討論に先立って、事故後、国の低線量被ばくのリスク管理に関するワーキンググループをリードした長崎大学名誉教授の長瀧重信氏が講演を行い、広島・長崎の原爆被爆者に対する疫学調査結果の検証などから、100mSv以下の被ばく線量では、他の要因による影響に隠れてしまい、発がんリスクの明らかな増加を証明することが難しいことを述べた。また、福島県民の健康調査で99%超が被ばく線量3mSv以下、国連科学委員会も「福島の事故による健康影響は予測されない」との見解を示しているとする一方で、長瀧氏は、被災地住民の避難生活長期化などによる精神面への影響も危惧し、今後、放射線の健康影響を考える上で、被ばく線量の表現方法、避難住民の帰還意思、国の除染目標にも配慮し、すべての利害関係者を交えた対話が必要となることを主張した。
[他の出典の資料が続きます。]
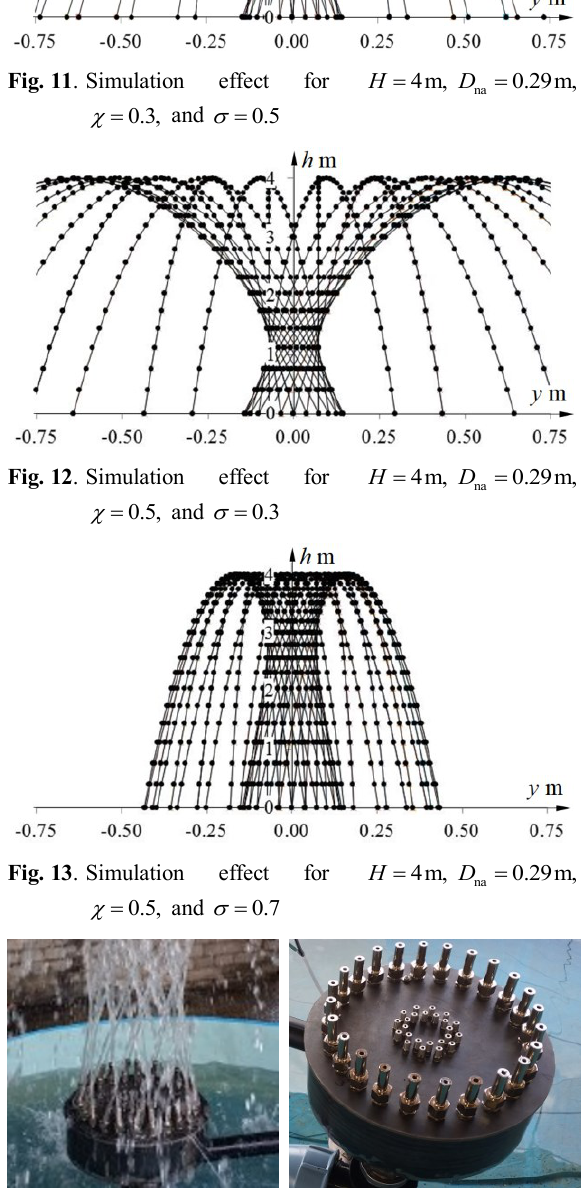
Fig. 14 . (Left) Very initial test results. (Right) Assemble of nozzles – the paper treats the outer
討論に移り、情報の扱い方に関し、マスコミの立場から、小島正美氏(毎日新聞社)が、「メディアは全体像を伝えるよりも個別的なことに興味を持つ」として、偏った記事やコメントで受け手に過剰な不安を与えている事例をあげるなどした。これに対し、消費者の立場から、市川まりこ氏(食のコミュニケーション会議代表)は、「何万ベクレルとか、桁の大きな数字にまず驚く」と述べると、専門家として、高村昇氏(長崎大学教授)、遠藤啓吾氏(京都医療科学大学学長)は、数字の意味を説明するメディアの役割、教育の不十分さをそれぞれ指摘した。

また、高村氏は、チェルノブイリを訪問した経験から、被災地でコミュニティが復活することの困難さにも触れ、川内村での支援活動を通じ、「集団の不安から個人の不安」に変わりつつあることを感じたとして、個人線量計携行の意義とともに、専門家によるきめ細かなケアの必要を述べた。

討論のコーディネーターを務めた宮崎緑氏(千葉商科大学政策情報学部長)は、「科学の世界で決着のついていないことに対し、われわれははるかに高いリスクを感じる」として、リスクコミュニケーションのあり方について、さらに議論を引き出し、「数字だけではなく、『信頼の軸』が必要なのでは」などと述べ締めくくった。